Fred’s big move leaves other potential suitors out – Kroger and Albertsons had been rumored as possible buyers of at least some of the stores to be divested. And CVS could have been in the mix as well, though that might have raised a whole new set of antitrust concerns.

Instead, hundreds of Rite Aids will be transformed into Fred’s over the next couple of years. Once the acquisition is complete, Fred’s plans to continue operating all of the stores as Rite Aids through a 24-month transition period.

“This will be a transformative event for Fred’s Pharmacy that will accelerate our healthcare growth strategy through our acquisition of 865 new stores located in highly attractive markets,” Bloom said in a statement today.

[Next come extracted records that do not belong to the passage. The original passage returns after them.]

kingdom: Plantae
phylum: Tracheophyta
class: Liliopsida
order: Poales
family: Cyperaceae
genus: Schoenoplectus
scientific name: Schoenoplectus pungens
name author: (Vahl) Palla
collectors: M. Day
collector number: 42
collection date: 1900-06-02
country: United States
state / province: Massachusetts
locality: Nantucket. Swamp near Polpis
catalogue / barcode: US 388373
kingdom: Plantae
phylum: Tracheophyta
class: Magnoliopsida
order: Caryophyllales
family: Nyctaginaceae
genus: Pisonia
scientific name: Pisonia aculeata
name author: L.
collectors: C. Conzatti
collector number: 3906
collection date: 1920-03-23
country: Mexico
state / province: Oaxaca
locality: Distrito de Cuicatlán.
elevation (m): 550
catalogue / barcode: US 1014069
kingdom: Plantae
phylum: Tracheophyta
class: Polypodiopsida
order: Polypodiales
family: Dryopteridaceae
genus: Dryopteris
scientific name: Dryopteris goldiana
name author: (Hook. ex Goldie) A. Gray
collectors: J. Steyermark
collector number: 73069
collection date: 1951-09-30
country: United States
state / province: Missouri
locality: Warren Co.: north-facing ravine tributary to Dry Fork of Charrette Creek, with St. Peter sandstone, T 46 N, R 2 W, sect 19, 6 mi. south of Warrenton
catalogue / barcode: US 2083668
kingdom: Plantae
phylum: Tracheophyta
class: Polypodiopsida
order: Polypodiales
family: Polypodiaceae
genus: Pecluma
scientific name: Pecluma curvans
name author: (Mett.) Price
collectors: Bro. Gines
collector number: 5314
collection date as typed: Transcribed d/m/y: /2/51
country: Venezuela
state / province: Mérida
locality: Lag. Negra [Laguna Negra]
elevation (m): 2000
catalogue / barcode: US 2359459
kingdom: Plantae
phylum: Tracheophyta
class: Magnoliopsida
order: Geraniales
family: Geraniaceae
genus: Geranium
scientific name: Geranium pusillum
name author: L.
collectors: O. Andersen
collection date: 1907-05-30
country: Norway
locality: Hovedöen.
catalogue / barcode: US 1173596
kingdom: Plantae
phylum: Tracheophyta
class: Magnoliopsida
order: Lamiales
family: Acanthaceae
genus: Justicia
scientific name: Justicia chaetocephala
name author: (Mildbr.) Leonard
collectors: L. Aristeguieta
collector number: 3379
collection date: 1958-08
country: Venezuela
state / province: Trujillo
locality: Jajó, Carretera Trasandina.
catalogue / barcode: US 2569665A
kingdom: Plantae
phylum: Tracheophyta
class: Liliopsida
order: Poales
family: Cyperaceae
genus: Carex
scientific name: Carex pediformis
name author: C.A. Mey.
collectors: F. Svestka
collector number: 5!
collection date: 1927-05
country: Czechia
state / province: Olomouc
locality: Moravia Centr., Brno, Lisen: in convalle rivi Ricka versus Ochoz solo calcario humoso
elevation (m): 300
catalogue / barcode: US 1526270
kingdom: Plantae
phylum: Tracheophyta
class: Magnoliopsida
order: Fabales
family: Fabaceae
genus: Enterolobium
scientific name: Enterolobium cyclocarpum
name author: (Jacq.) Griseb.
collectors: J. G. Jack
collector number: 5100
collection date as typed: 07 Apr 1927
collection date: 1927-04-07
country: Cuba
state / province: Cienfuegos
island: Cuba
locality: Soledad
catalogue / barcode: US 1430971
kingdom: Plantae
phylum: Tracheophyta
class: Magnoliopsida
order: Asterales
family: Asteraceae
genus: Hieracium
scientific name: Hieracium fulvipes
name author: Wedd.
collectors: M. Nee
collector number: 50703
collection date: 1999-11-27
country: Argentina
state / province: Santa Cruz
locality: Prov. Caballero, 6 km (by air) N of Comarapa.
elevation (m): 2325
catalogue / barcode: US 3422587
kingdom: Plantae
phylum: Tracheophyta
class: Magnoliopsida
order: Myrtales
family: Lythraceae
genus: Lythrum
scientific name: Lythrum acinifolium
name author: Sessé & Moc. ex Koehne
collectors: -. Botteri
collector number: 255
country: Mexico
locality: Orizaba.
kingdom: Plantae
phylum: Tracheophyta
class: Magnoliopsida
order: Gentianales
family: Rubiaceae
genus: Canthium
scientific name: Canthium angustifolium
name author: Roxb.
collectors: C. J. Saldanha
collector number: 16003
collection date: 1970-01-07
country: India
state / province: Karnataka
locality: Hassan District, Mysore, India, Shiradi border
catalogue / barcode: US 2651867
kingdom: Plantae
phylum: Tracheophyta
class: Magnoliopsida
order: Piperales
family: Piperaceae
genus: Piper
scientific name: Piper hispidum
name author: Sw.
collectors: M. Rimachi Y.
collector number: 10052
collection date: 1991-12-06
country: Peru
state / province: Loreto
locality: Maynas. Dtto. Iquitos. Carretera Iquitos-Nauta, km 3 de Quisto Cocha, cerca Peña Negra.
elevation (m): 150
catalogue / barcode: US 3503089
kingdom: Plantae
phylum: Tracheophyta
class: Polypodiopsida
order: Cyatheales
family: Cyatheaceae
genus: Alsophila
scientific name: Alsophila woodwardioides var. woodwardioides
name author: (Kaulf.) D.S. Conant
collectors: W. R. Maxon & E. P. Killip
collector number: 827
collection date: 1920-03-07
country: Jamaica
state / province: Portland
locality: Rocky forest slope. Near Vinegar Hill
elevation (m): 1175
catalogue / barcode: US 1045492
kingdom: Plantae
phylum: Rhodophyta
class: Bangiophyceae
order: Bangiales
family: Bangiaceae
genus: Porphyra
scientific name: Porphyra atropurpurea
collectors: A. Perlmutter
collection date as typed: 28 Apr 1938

Transformative – but hopefully not disastrous. Fred’s move may sound eerily familiar to what happened with Albertsons and Haggen a couple of years ago. Albertsons had to divest more than a hundred stores in order to win approval of its purchase of Safeway. And Haggen, a small regional grocer, was an eager buyer. But the move blew up in Haggen’s face, as the massive expansion proved to be way more than Haggen could handle. Haggen ultimately went bankrupt, retreated to its small regional base, sold most of the stores it had acquired from Albertsons back to Albertsons, and in the final insult – ended up selling itself to Albertsons.

Could something similar happen to Fred’s? It’s way too soon to tell, and too much of a downer to even consider on the very day the deal was announced.

For now, Rite Aid shoppers will just be waiting for word on which stores are affected. If your favorite neighborhood Rite Aid is very close to a Walgreens, enjoy shopping there while you can. It may end up becoming a Fred’s before you know it.